What needs to be done:
Please tally the lines in the records that include the word "Lagunerna" and answer with the bare number.

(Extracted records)
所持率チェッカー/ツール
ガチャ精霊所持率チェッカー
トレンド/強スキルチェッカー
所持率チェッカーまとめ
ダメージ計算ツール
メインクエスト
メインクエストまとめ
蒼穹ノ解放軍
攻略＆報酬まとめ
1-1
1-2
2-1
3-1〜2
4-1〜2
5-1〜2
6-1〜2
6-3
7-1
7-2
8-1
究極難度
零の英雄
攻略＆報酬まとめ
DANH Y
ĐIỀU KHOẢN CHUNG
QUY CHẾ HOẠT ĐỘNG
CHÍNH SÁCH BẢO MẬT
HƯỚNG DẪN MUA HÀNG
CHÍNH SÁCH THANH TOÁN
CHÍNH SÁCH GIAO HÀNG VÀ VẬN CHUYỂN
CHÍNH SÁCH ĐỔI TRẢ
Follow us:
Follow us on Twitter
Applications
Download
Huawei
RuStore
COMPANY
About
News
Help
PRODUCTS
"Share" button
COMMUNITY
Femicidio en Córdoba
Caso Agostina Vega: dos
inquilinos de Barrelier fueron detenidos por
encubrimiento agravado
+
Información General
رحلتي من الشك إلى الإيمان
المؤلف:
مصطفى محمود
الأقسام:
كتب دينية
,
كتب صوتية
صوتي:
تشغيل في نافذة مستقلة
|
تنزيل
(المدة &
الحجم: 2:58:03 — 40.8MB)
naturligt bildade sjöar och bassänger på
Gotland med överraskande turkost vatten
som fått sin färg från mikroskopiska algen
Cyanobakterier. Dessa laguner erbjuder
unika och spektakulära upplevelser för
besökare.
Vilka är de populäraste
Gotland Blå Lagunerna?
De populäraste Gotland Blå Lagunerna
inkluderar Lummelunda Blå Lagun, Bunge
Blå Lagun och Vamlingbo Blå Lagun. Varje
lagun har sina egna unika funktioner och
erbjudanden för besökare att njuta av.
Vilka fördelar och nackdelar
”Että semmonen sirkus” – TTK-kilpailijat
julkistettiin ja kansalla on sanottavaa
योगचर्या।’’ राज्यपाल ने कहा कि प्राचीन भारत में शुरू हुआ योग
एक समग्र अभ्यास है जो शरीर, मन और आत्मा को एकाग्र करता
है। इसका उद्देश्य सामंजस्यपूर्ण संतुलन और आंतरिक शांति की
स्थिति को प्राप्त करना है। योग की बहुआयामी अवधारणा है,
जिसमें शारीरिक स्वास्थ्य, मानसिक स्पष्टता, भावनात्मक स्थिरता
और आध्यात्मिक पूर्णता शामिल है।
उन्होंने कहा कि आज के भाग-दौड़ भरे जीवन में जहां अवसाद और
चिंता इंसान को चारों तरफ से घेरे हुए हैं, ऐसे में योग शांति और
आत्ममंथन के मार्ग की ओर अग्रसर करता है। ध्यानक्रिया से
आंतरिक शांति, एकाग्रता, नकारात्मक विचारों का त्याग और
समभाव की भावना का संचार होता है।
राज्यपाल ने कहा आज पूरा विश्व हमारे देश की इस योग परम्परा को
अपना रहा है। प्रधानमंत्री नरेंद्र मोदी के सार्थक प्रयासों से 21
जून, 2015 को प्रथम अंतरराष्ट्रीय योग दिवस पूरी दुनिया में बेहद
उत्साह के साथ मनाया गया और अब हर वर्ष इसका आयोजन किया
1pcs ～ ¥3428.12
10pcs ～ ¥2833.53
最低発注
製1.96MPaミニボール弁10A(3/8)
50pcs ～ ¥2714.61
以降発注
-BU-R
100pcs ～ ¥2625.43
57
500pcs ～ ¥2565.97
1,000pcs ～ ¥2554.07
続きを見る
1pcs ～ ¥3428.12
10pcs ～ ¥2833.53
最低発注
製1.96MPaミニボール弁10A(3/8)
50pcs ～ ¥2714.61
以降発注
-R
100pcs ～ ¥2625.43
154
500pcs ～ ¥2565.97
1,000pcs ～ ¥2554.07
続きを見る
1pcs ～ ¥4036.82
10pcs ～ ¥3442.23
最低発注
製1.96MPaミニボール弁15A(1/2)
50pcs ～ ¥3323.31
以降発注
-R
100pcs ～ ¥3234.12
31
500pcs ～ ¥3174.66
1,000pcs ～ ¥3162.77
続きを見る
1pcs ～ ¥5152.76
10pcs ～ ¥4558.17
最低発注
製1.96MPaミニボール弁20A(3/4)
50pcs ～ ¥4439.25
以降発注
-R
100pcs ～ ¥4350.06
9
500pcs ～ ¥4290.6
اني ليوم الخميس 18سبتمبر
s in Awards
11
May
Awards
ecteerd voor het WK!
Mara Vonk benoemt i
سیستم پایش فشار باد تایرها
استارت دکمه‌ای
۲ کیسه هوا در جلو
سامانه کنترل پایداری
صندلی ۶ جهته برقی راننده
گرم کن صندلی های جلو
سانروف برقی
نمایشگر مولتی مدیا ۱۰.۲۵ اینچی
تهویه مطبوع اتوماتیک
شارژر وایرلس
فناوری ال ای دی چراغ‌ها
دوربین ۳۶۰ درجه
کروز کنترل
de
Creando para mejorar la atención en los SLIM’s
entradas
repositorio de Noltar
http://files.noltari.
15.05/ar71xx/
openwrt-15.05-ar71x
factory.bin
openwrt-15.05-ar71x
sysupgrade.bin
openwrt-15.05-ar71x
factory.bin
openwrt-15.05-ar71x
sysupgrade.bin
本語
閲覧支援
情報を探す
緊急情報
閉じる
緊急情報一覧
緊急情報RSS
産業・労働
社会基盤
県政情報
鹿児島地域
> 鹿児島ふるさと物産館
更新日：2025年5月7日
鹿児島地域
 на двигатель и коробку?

Exercise solution:
2